Records from a data source

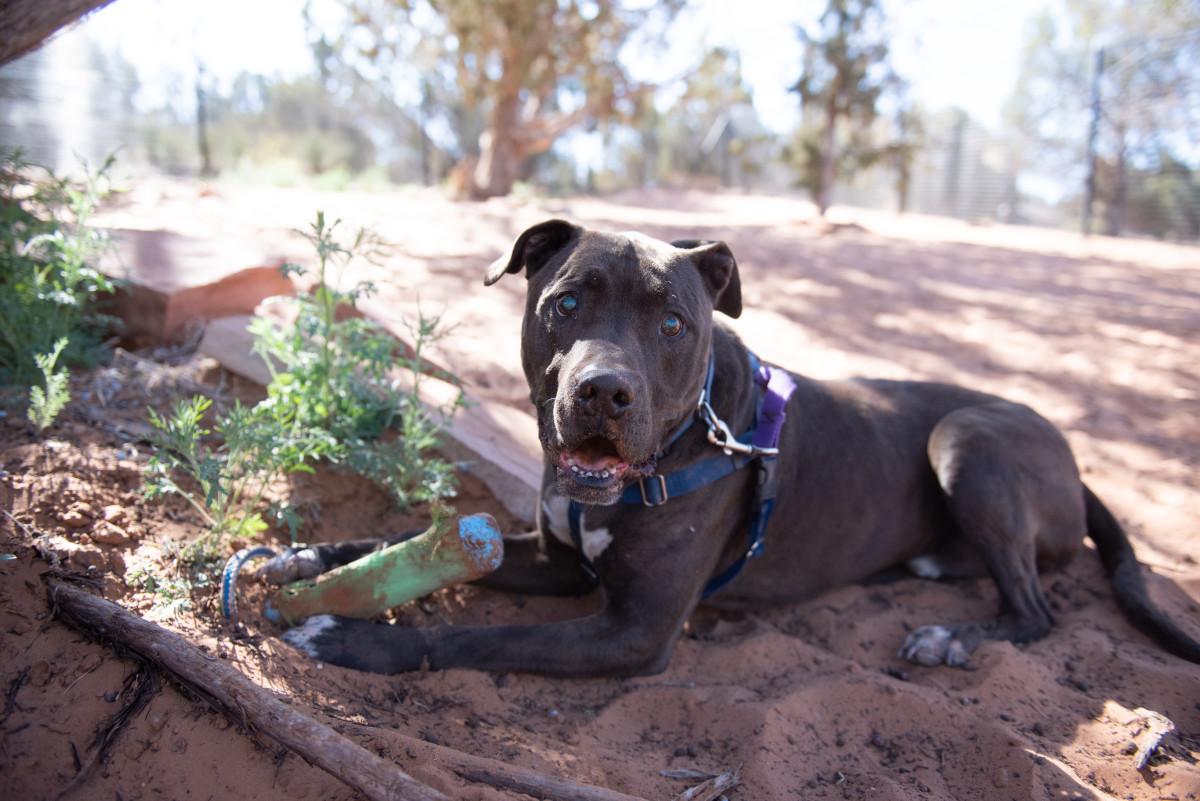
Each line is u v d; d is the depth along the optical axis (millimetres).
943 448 929
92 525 710
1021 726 729
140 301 1146
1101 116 4895
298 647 683
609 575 770
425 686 693
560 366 674
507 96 4934
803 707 723
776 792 633
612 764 643
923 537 975
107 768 526
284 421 823
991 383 1546
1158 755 703
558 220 750
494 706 695
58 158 3580
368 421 950
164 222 1959
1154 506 1134
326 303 892
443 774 555
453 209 2977
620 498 752
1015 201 7266
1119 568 951
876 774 663
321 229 868
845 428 918
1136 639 885
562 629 741
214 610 688
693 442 767
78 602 596
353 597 709
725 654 816
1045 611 901
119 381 1017
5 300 942
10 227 993
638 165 11344
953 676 803
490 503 964
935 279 2465
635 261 694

Your assignment>
Return every entry exactly, dropping the pictures.

Solution below>
Each line is u v d; d is the depth along the optical axis (millimetres).
943 448 929
92 525 710
1021 726 729
140 301 1146
1101 116 4895
298 647 683
609 575 770
425 686 693
560 366 674
507 96 4934
803 707 723
776 792 633
612 764 643
923 537 975
107 768 526
284 421 823
991 383 1546
1158 755 703
558 220 750
494 706 695
58 158 3580
368 421 950
164 222 1959
1154 506 1134
326 303 892
443 774 555
453 209 2977
620 498 752
1015 201 7266
1119 568 951
876 774 663
321 229 868
845 428 918
1136 639 885
562 629 741
214 610 688
693 442 767
78 602 596
353 597 709
725 654 816
1045 611 901
119 381 1017
5 300 942
10 227 993
638 165 11344
953 676 803
490 503 964
935 279 2465
635 261 694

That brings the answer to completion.